Scientists who have remained on the sidelines in this debate are perplexed by the fact that a range of different hydrogen-uptake results for nanotubes has been reported--from Heben's to Hirscher's and beyond. But perhaps it's not too surprising, Penn State's Cole suggests, because "different laboratories have different nanotube samples and different techniques of preparation, so it's like comparing apples and oranges."

"My feeling is that the only way to solve this controversy is to share samples," says Patrick Bernier, a physicist at the University of Montpellier II, in France, who collaborates with Hirscher and has provided arc-produced nanotube samples for Hirscher's hydrogen-uptake experiments. "We can work on their samples, and they can work on ours." Bernier shared some of his samples with Heben but was told by the NREL scientist that those samples were not of high enough quality to get a meaningful result. Bernier would like a sample of Heben's material to scrutinize in his own lab, and Heben says he intends to send him one.

Heben says he has given some samples to other researchers, but they didn't handle the samples correctly. He says his team is now working closely with a Canadian group and with researchers at Honda R&D Americas, which has been funding his work, to gain "external validation."

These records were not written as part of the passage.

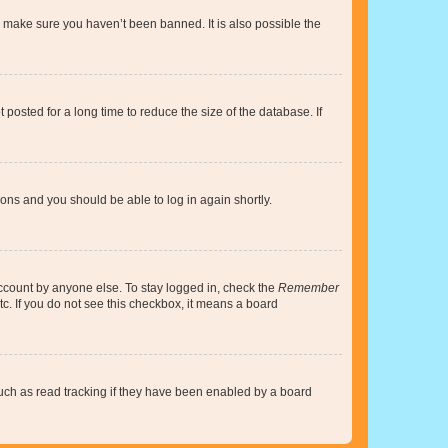
o make sure you haven’t been banned. It is also possible the
osted for a long time to reduce the size of the database. If
tions and you should be able to log in again shortly.
account by anyone else. To stay logged in, check the
Remember
tc. If you do not see this checkbox, it means a board
uch as read tracking if they have been enabled by a board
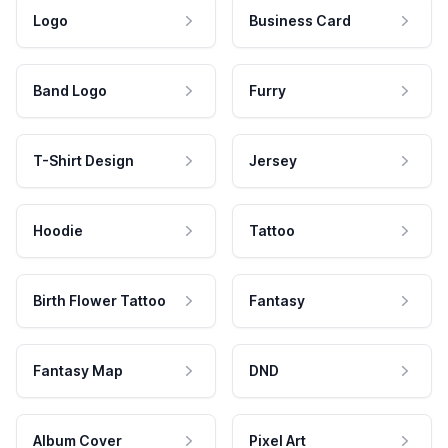
Logo
Business Card
Band Logo
Furry
T-Shirt Design
Jersey
Hoodie
Tattoo
Birth Flower Tattoo
Fantasy
Fantasy Map
DND
Album Cover
Pixel Art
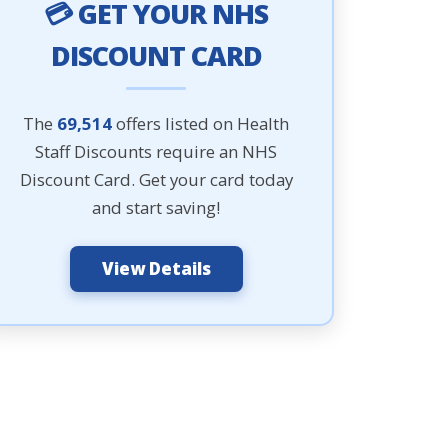
💳 GET YOUR NHS
DISCOUNT CARD
The
69,514
offers listed on Health
Staff Discounts require an NHS
Discount Card. Get your card today
and start saving!
View Details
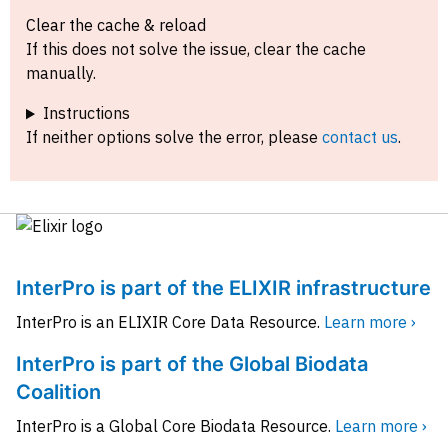
Clear the cache & reload
If this does not solve the issue, clear the cache
manually.
Instructions
If neither options solve the error, please
contact us
.
InterPro is part of the ELIXIR infrastructure
InterPro is an ELIXIR Core Data Resource.
Learn more ›
InterPro is part of the Global Biodata
Coalition
InterPro is a Global Core Biodata Resource.
Learn more ›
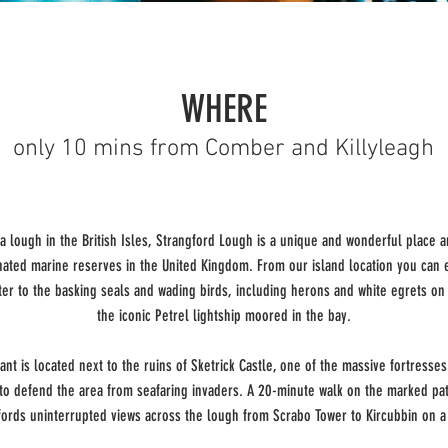
WHERE
only 10 mins from Comber and Killyleagh
a lough in the British Isles, Strangford Lough is a unique and wonderful place 
nated marine reserves in the United Kingdom. From our island location you can e
ter to the basking seals and wading birds, including herons and white egrets on 
the iconic Petrel lightship moored in the bay.
ant is located next to the ruins of Sketrick Castle, one of the massive fortresses 
to defend the area from seafaring invaders. A 20-minute walk on the marked pa
ffords uninterrupted views across the lough from Scrabo Tower to Kircubbin on a 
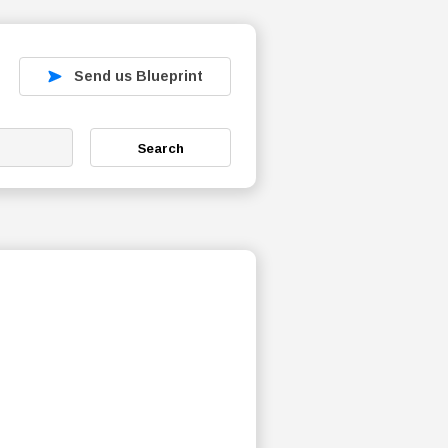
Send us Blueprint
Search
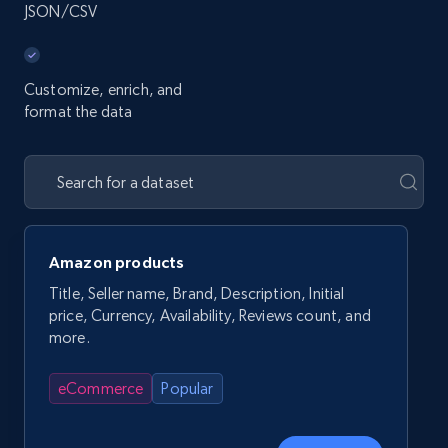
JSON/CSV
Customize, enrich, and
format the data
Amazon products
Title, Seller name, Brand, Description, Initial
price, Currency, Availability, Reviews count, and
more.
eCommerce
Popular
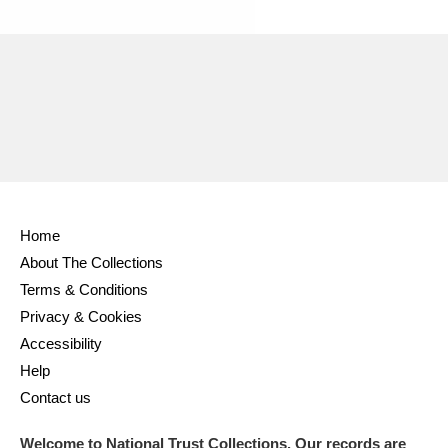
Ascott
Explore
62 items
Ashdown
Explore
166 items
Attingham Park
Explore
13,203 items
Avebury
Explore
13,622 items
Home
About The Collections
Terms & Conditions
Clear all filters
Privacy & Cookies
Accessibility
Show results
Help
Contact us
Welcome to National Trust Collections. Our records are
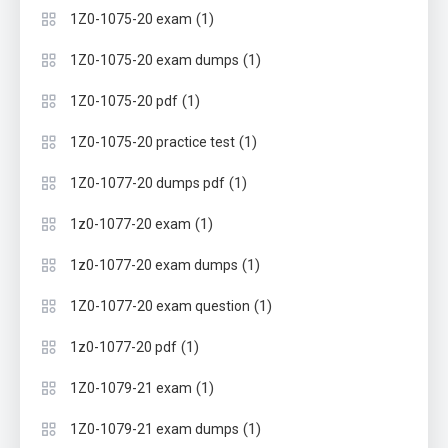
(1)
1Z0-1075-20 exam
(1)
1Z0-1075-20 exam dumps
(1)
1Z0-1075-20 pdf
(1)
1Z0-1075-20 practice test
(1)
1Z0-1077-20 dumps pdf
(1)
1z0-1077-20 exam
(1)
1z0-1077-20 exam dumps
(1)
1Z0-1077-20 exam question
(1)
1z0-1077-20 pdf
(1)
1Z0-1079-21 exam
(1)
1Z0-1079-21 exam dumps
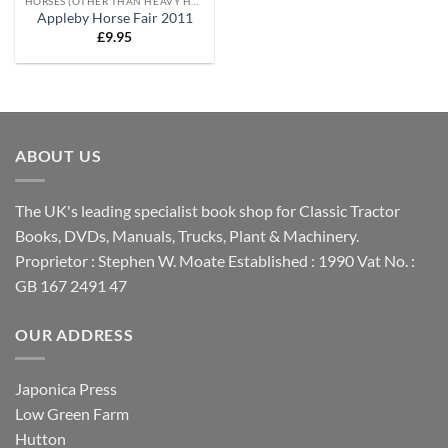
HORSES (OTHER THAN HEAVY HORSES)
Appleby Horse Fair 2011
£
9.95
ABOUT US
The UK's leading specialist book shop for Classic Tractor
Books, DVDs, Manuals, Trucks, Plant & Machinery.
Proprietor : Stephen W. Moate Established : 1990 Vat No. :
GB 167 2491 47
OUR ADDRESS
Japonica Press
Low Green Farm
Hutton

The real bottleneck in this research, explains John E. Fischer, a professor of materials science and engineering at the University of Pennsylvania, is that Heben hasn't figured out how to optimize hydrogen uptake by his nanotubes and so cannot make enough of the optimized tubes for the necessary testing. In the TPD experiments, Heben is using a milligram or so of material. For nuclear magnetic resonance spectroscopy, which would shed light on the mechanism, Fischer says, "you need 50 mg." For neutron scattering experiments, which could help pinpoint the sites where H2 molecules are adsorbed, "you need 100 mg." The NREL scientists need to understand the activation process better so that they can produce more of the optimized tubes, Fischer says. These tubes would need to be analyzed in detail to find out how they differ from nanotube samples being studied in other labs.

Bernier says his lab has already started collecting nanotube and related carbon samples from different labs so that their H2 uptake can be determined under identical conditions.

ANOTHER STRATEGY that might help crack the hydrogen-storage mystery, Heben suggests, is to "decouple" the nanotube-cutting process from the alloy-introduction step. With this in mind, his group and others are searching for ways to cut nanotubes without sonication.

During his MRS talk, Heben remarked that being forced to address the criticisms against his work "has been good for us because we've really tightened our belts" and gained a better understanding of what's going on in this system. But Heben was not above hurling a couple of accusations against Hirscher. And he couldn't help but mention that he was "upset" that Hirscher never acknowledged in his preceding talk and in his 2001 Applied Physics A paper that he had been informed in 2000 that the NREL team knew the sonication process introduces alloy impurity into nanotube samples. By not acknowledging this, Heben asserted, Hirscher made it appear as if the Max Planck group had discovered the alloy impurity while the NREL team was clueless about it.

In an interview with C&EN after the meeting, Heben expressed regret at venting his feelings during the talk, calling it "somewhat unprofessional."

As the putative underdog in this contest, he's feeling increasing pressure to prove that his results are not wrong.

While some scientists have deserted Heben, others remain supportive. For example, Air Products' Cooper says that Heben is "a very careful researcher" and his experimental work is "pretty solid."

And Fischer remarks: "A lot of people beat up on Michael Heben. He asks for it sometimes because he's a pugnacious fellow. But I have to give him the benefit of the doubt."

When asked if he thinks nanotubes have a future in hydrogen storage, Fischer says, "I'm reluctant to say it'll never go anywhere. I'm still holding out hope."